Probe-Based qPCR Methods
Some qPCR strategies employ complementary nucleic acid probes to quantify the DNA target. These probes also can be used to detect single nucleotide polymorphisms (6) (7) . There are several general categories of real-time PCR probes, including hydrolysis, hairpin and simple hybridization probes. These probes contain a complementary sequence that allows the probe to anneal to the accumulating PCR product, but probes can differ in the number and location of the fluorescent reporters. The use of simple hybridization probes involves two labeled probes or, alternatively, one labeled probe and a labeled PCR primer. In the first approach, the energy emitted by the fluor on one probe is absorbed by a fluor on the second probe, which hybridizes nearby. In the second approach, the emitted energy is absorbed by a second fluor that is incorporated into the PCR product as part of the primer. Both of these approaches result in increased fluorescence of the energy acceptor and decreased fluorescence of the energy donor.
Label-Based qPCR Methods
A benefit of the label-based methods over those using DNA-binding dyes is the capacity for multiplexing.
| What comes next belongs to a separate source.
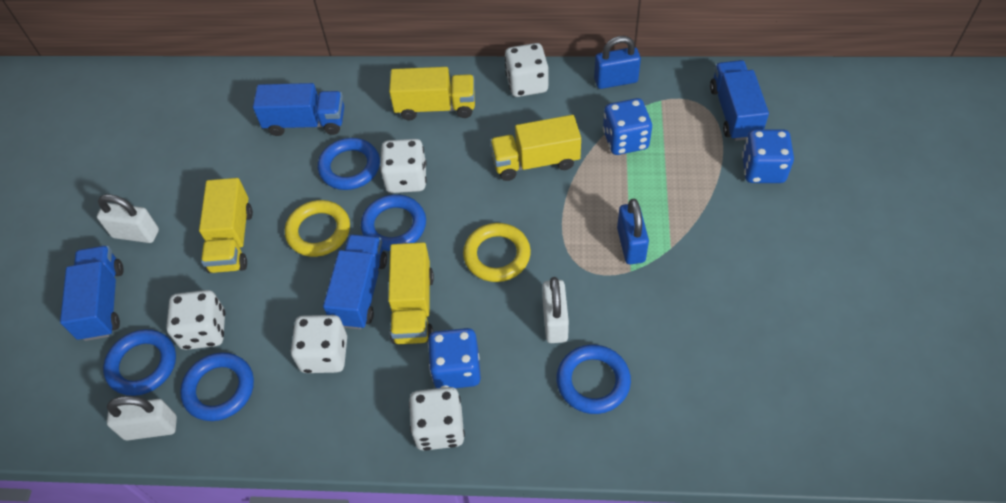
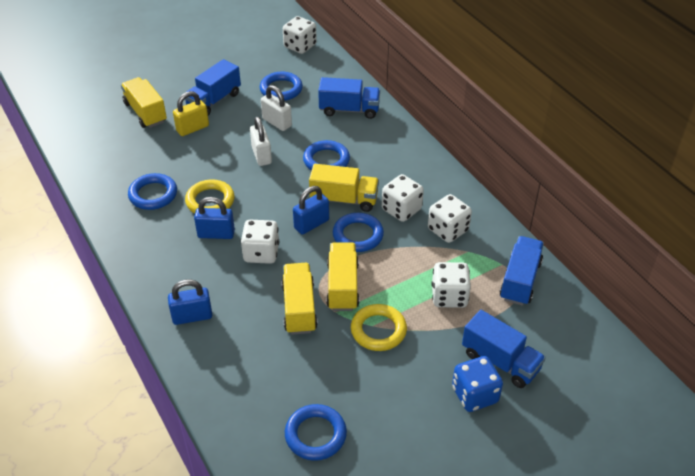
blue dice: 3 -> 1
blue padlock: 2 -> 3
white padlock: 3 -> 2
yellow padlock: 0 -> 1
While DNA-binding dyes are not sequence-specific, label‐based approaches are sequence‐specific because the fluorescent marker is on the amplification primer and only produces a strong signal when bound to the DNA target. The labeled primer can be tagged with one of many common fluorescent labels, allowing two- to four-color multiplexing, depending on the instrument used. This means that you can analyze both your target and control gene in the same well. Finally, the simplicity of primer design for the labeled primer-based method is a distinct advantage over probe-based quantitative PCR approaches.